## TASK ITEM
Take the line containing "#1 gold metal" through the last line of the data and retype those lines exactly. Pictures do not belong in the copy.
----
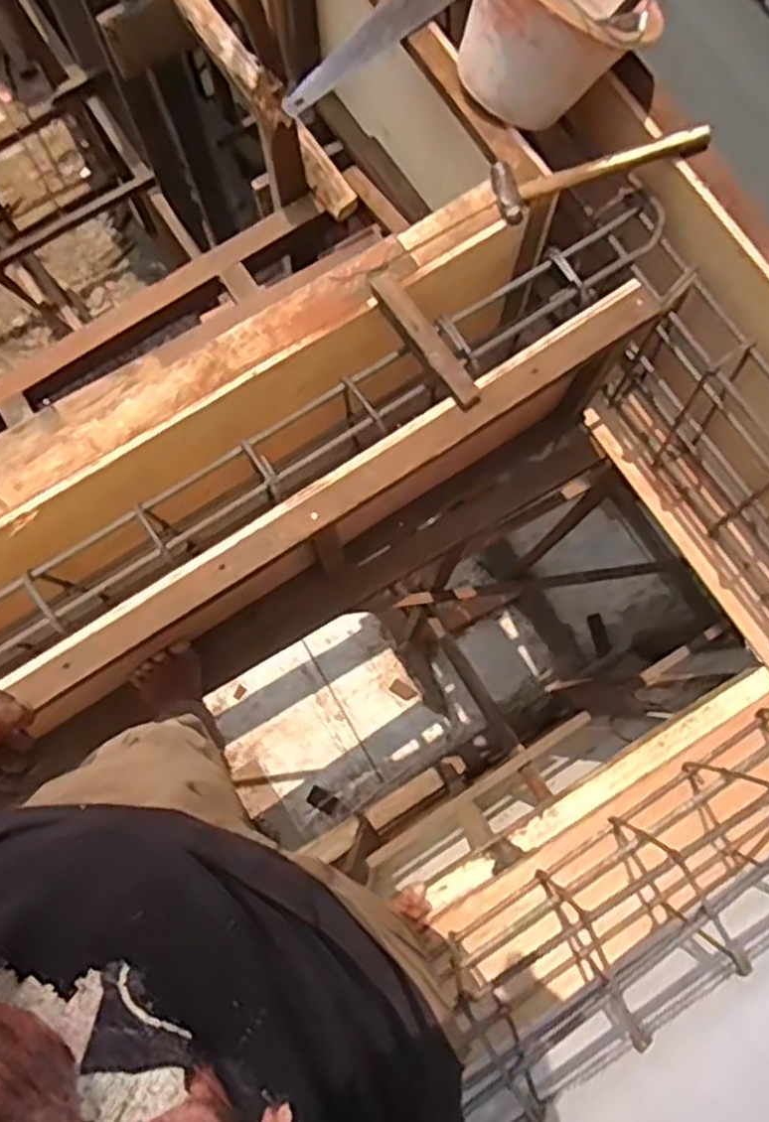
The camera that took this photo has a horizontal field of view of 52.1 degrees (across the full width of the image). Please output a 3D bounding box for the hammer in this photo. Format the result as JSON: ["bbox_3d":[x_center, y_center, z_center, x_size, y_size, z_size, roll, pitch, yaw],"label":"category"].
[{"bbox_3d":[0.281,-0.527,1.033,0.292,0.031,0.077,-23,81,-4],"label":"hammer"}]

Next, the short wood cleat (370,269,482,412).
[{"bbox_3d":[0.049,-0.279,0.986,0.039,0.022,0.207,-35,82,-6],"label":"short wood cleat"}]

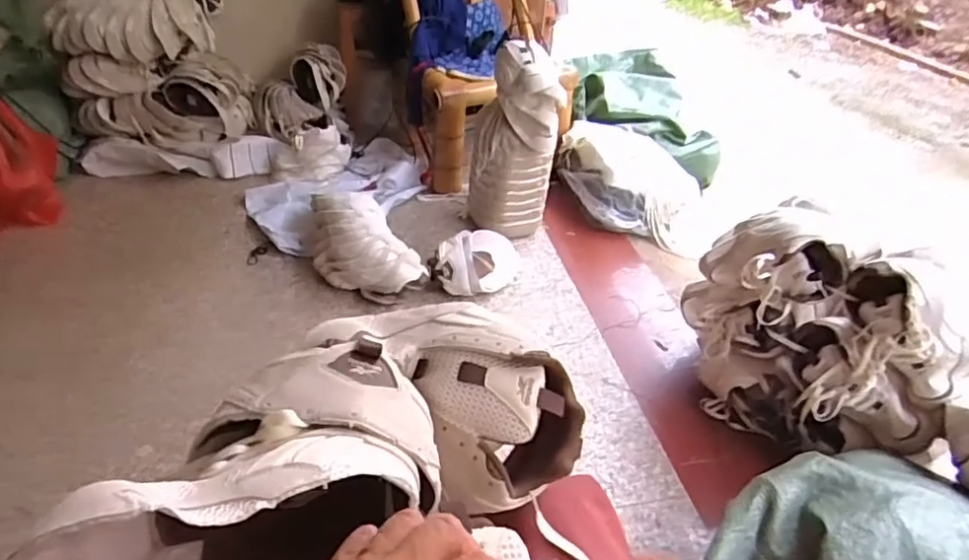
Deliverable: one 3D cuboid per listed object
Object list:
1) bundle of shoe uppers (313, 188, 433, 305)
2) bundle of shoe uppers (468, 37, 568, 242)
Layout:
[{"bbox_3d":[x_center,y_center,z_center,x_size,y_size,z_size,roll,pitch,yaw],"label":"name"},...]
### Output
[{"bbox_3d":[-0.290,-0.085,1.364,0.189,0.125,0.328,-19,43,-28],"label":"bundle of shoe uppers"},{"bbox_3d":[0.072,-0.322,1.473,0.179,0.443,0.155,-8,39,-17],"label":"bundle of shoe uppers"}]

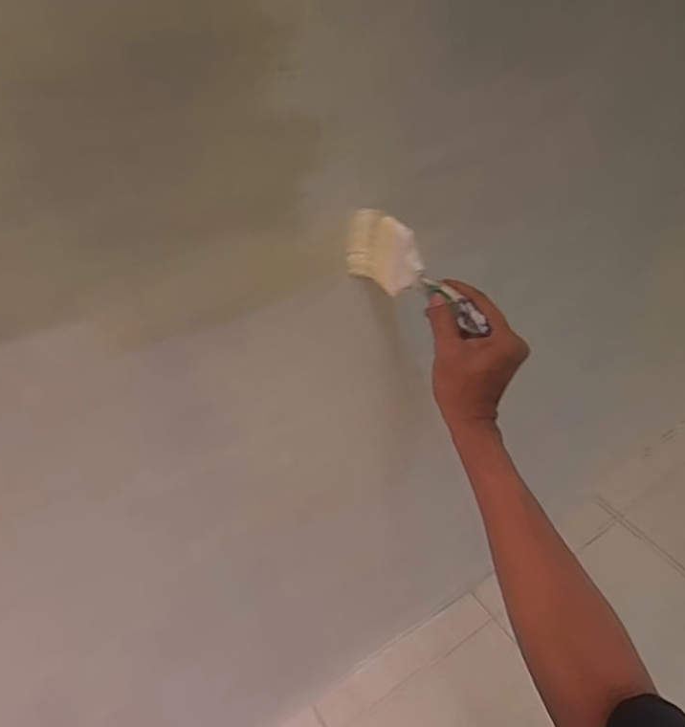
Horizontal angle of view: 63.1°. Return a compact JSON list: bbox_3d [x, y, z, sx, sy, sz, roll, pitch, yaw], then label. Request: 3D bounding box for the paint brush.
[{"bbox_3d":[0.064,-0.085,0.539,0.033,0.070,0.202,-23,44,-21],"label":"paint brush"}]

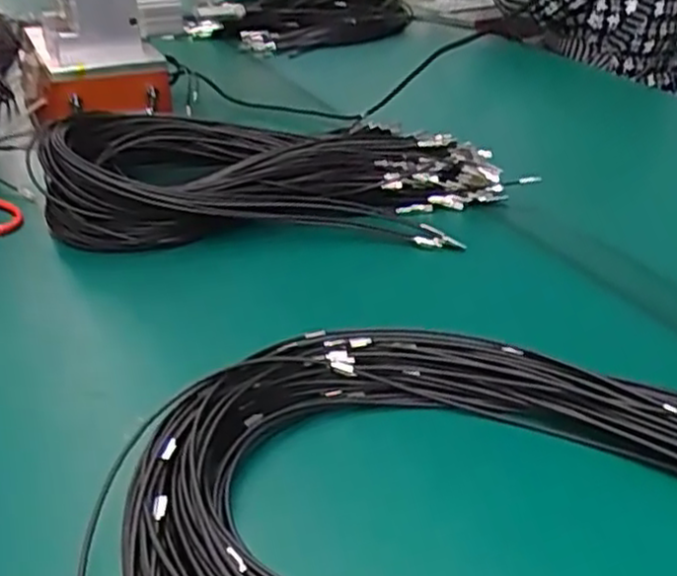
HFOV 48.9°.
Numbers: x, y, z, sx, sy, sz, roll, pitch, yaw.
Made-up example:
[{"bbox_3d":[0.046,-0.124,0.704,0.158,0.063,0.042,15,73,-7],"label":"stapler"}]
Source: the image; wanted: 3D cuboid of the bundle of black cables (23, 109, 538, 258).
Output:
[{"bbox_3d":[-0.059,-0.125,0.834,0.499,0.095,0.178,-1,31,-2],"label":"bundle of black cables"}]

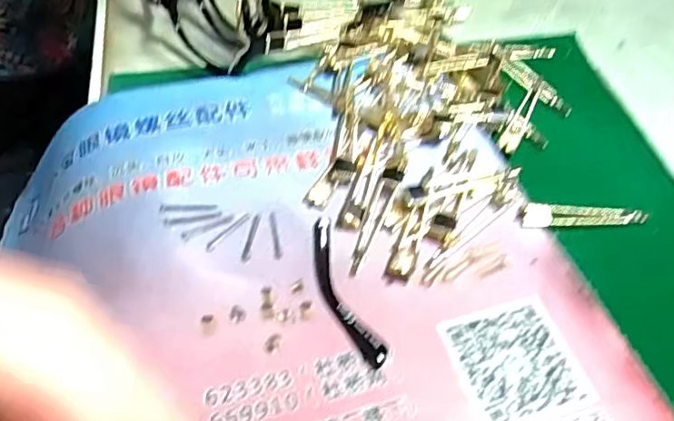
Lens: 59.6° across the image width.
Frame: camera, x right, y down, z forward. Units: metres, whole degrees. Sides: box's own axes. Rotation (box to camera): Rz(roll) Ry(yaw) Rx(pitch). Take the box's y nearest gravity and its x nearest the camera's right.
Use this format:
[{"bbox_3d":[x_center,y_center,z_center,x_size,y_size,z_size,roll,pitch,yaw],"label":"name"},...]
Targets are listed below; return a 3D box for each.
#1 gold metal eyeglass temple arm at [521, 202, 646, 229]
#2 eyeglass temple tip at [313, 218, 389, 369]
[{"bbox_3d":[0.123,0.003,0.293,0.064,0.006,0.011,0,53,-4],"label":"gold metal eyeglass temple arm"},{"bbox_3d":[0.001,0.035,0.257,0.015,0.004,0.074,-16,56,-15],"label":"eyeglass temple tip"}]

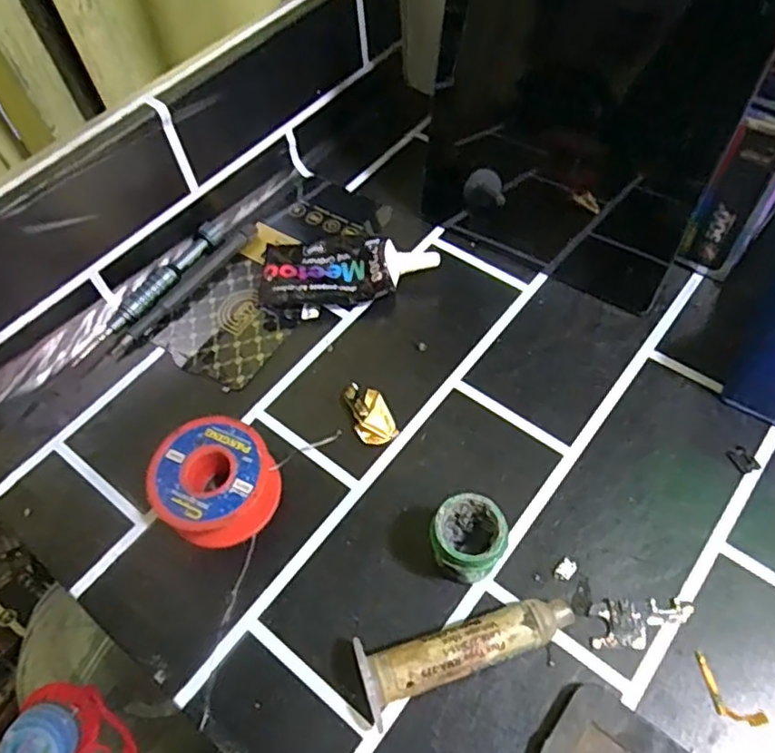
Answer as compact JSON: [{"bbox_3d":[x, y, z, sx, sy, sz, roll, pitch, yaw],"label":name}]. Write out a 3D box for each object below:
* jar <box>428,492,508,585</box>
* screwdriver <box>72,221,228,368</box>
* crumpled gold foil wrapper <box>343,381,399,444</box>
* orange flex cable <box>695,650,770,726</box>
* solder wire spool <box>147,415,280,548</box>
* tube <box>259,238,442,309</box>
[{"bbox_3d":[0.034,0.071,0.262,0.029,0.037,0.031,-2,58,3],"label":"jar"},{"bbox_3d":[-0.134,-0.049,0.358,0.015,0.013,0.112,27,64,19],"label":"screwdriver"},{"bbox_3d":[-0.009,0.018,0.314,0.019,0.009,0.033,-22,59,-10],"label":"crumpled gold foil wrapper"},{"bbox_3d":[0.130,0.123,0.241,0.013,0.004,0.031,-35,62,-17],"label":"orange flex cable"},{"bbox_3d":[-0.079,0.048,0.288,0.052,0.028,0.052,-2,58,3],"label":"solder wire spool"},{"bbox_3d":[-0.023,-0.062,0.355,0.099,0.025,0.040,-5,58,1],"label":"tube"}]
----
## ANSWER SPACE
#1 gold metal eyeglass temple arm at [521, 202, 646, 229]
#2 eyeglass temple tip at [313, 218, 389, 369]
[{"bbox_3d":[0.123,0.003,0.293,0.064,0.006,0.011,0,53,-4],"label":"gold metal eyeglass temple arm"},{"bbox_3d":[0.001,0.035,0.257,0.015,0.004,0.074,-16,56,-15],"label":"eyeglass temple tip"}]

Answer as compact JSON: [{"bbox_3d":[x, y, z, sx, sy, sz, roll, pitch, yaw],"label":name}]. Write out a 3D box for each object below:
* jar <box>428,492,508,585</box>
* screwdriver <box>72,221,228,368</box>
* crumpled gold foil wrapper <box>343,381,399,444</box>
* orange flex cable <box>695,650,770,726</box>
* solder wire spool <box>147,415,280,548</box>
* tube <box>259,238,442,309</box>
[{"bbox_3d":[0.034,0.071,0.262,0.029,0.037,0.031,-2,58,3],"label":"jar"},{"bbox_3d":[-0.134,-0.049,0.358,0.015,0.013,0.112,27,64,19],"label":"screwdriver"},{"bbox_3d":[-0.009,0.018,0.314,0.019,0.009,0.033,-22,59,-10],"label":"crumpled gold foil wrapper"},{"bbox_3d":[0.130,0.123,0.241,0.013,0.004,0.031,-35,62,-17],"label":"orange flex cable"},{"bbox_3d":[-0.079,0.048,0.288,0.052,0.028,0.052,-2,58,3],"label":"solder wire spool"},{"bbox_3d":[-0.023,-0.062,0.355,0.099,0.025,0.040,-5,58,1],"label":"tube"}]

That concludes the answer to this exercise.